Ford Motor, the second-largest American automaker, is considering Nigeria as an option on its plan to open new manufacturing plants on the continent.
The company is looking to expand its manufacturing plants in Africa, as it introduces new models like the Mustang sports car and predicts industry-wide auto sales will grow 40 percent by 2020.
Jim Benintende, Ford’s head of operations in the Middle East and Africa is formulating an Africa growth strategy to increase Ford’s factories in Africa beyond its two plants in South Africa, with Nigeria being considered as an option, he revealed in a chat with Bloomberg.

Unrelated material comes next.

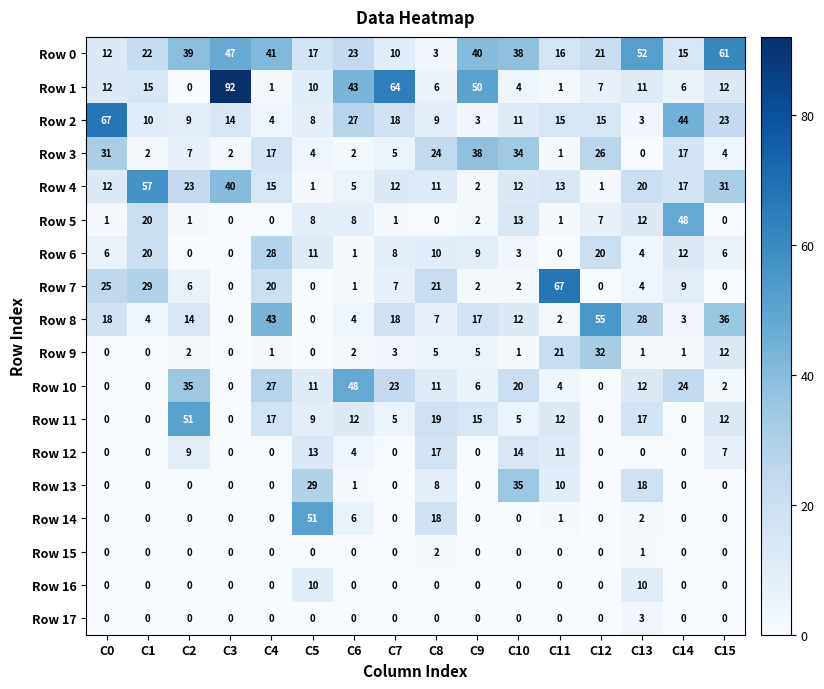

What is the total value across all series at C15?

206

“It’s going to be a rocky road for a bit of time,” Benintende said. “But you’ve got to take the long-term view in places like Nigeria. It’s the biggest economy in Africa. You can’t ignore that. It’s got abundant natural resources; it’s got a burgeoning middle class. There’s a lot of real good reasons to look at Nigeria for future investment.”
Benintende also is traveling the continent to explore Ford’s options in the region. He said he expects to submit a proposal to Fields next year with a detailed plan on how many factories and dealerships the automaker needs to add.
“We need to put Ford people on the ground, close to our customers,” Benintende said. “We can’t operate from an ivory tower.”
Meanwhile, General Electric (GE) another United States (U.S.) manufacturing giant has big spending plans for Africa. GE hopes to develop facilities, improve supply chains and train workers, according to a statement from the Fairfield, Connecticut-based company.
Announcing plans to invest $2 billion in the region by 2018 and double its workforce on the continent, GE’s Africa business includes supplying locomotives for Nigeria and aircraft engines for Kenya Airways. GE yesterday announced
The local payroll is thus expected to swell to 4,000 people during the next few years compared with about 2,000 now as the company expands into the continent’s eastern nations, according to Jay Ireland, GE’s Africa CEO.
Africa’s vehicle market is accelerating rapidly. Ford, projects that industry-wide sales will grow to 2.1 million vehicles over the next six years, from 1.5 million in 2013. Africa’s driving-age population is projected to soar 55 percent to 840 million people by 2023, from 540 million last year, Ford has said.